2. **Embeddings Model:**
* **OpenAI `text-embedding-3-small`** or **FastEmbed**: To convert code chunks (functions/classes) into vectors.
3. **Workflow:**
* **Index:** Run a nightly job to parse the codebase -> chunk it -> embed it -> store in Vector DB.
* **Query:** When `@ai-bot` receives a question, convert the question to a vector -> search Vector DB -> inject relevant snippets into the LLM prompt.
**Impact:** Enables high-accuracy architectural advice and deep-dive explanations spanning multiple files.
---
## Phase 3: Interactive Code Repair
Transform the bot from a passive reviewer into an active collaborator.
### Features
* **`@ai-bot apply <suggestion_id>`**:
* The bot generates a secure `git patch` for a specific recommendation.
* The system commits the patch directly to the PR branch.

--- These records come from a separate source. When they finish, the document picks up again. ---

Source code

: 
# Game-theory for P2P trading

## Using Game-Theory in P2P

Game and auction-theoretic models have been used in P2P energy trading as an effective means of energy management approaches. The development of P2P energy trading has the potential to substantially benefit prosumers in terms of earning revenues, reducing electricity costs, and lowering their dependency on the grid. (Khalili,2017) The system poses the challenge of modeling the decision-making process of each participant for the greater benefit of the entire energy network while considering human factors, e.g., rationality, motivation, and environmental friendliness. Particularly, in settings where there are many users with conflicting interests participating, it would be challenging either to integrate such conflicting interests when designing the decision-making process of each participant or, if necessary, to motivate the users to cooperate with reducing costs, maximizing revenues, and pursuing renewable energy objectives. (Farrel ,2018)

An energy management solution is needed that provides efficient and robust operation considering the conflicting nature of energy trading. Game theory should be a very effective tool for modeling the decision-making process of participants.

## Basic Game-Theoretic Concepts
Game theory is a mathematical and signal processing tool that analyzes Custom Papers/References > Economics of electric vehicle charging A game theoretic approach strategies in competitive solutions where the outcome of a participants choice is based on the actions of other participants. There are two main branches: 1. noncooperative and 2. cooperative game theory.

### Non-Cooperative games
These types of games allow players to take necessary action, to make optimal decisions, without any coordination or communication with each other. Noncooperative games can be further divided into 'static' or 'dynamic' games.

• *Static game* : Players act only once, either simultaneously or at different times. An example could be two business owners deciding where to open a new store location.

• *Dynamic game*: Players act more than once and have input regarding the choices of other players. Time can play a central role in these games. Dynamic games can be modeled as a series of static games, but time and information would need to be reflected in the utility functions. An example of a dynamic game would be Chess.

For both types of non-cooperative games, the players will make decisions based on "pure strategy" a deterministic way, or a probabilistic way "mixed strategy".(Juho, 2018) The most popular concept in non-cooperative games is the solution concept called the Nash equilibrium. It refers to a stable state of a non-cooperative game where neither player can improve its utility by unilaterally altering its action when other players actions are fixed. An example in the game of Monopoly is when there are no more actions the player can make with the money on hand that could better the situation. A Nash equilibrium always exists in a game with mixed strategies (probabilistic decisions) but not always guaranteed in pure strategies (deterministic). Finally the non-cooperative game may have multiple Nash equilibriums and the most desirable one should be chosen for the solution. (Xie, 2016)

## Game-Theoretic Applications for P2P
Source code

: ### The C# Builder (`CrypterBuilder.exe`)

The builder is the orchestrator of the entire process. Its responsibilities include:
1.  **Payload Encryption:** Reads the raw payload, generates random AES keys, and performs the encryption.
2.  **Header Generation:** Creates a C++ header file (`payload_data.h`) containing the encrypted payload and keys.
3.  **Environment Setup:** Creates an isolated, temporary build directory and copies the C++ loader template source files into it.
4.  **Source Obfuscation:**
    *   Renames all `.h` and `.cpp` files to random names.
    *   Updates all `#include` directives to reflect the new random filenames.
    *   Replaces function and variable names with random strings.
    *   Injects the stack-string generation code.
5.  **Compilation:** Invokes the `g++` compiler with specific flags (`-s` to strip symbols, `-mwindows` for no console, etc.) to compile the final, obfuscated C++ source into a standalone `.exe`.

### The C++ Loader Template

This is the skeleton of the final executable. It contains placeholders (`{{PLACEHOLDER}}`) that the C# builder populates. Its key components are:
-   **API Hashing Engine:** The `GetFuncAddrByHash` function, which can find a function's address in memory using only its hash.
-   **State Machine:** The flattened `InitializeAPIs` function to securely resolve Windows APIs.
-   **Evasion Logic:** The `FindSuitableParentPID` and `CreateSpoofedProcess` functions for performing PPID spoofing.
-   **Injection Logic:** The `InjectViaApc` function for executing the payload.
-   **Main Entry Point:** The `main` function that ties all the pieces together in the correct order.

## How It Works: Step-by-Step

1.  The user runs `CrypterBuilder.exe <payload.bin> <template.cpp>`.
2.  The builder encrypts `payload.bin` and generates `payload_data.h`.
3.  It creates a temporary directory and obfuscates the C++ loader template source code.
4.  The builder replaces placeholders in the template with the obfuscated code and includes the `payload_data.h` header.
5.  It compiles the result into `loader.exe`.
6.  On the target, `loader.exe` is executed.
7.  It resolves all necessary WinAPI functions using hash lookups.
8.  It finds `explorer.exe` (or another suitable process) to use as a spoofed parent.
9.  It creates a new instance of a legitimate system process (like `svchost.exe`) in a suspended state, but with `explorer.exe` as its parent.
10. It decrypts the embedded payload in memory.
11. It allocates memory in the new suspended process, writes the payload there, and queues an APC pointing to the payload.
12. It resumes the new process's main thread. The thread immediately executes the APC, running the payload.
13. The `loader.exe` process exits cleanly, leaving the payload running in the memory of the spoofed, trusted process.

* **Refactoring Assistance**:
* Command: `@ai-bot refactor this function to use dependency injection`.
* Bot proposes the changed code block and offers to commit it.
**Risk Mitigation:**
* Require human approval (comment reply) before any commit is pushed.
* Run tests automatically after bot commits.
---
## Phase 4: Enterprise Dashboard
Provide a high-level view of engineering health across the organization.
### Metrics to Visualize
* **Security Health:** Trend of High/Critical issues over time.
* **Code Quality:** Technical debt accumulation vs. reduction rate.
* **Review Velocity:** Average time to AI review vs. Human review.
* **Bot Usage:** Most frequent commands and value-add interactions.
### Tech Stack
* **Prometheus** (already implemented) + **Grafana**: For time-series tracking.
* **Streamlit** / **Next.js**: For a custom management console to configure rules and view logs.
---
## Strategic Recommendations
1. **Immediate Win:** Implement **Bandit** integration. It is low-effort (Python library) and high-value (detects real vulnerabilities).
2. **High Impact:** **Safety** dependency scanning. Vulnerable dependencies are the #1 attack vector for modern apps.
3. **Long Term:** Work on **Vector DB** integration only after the core review logic is flawless, as it introduces significant infrastructure complexity.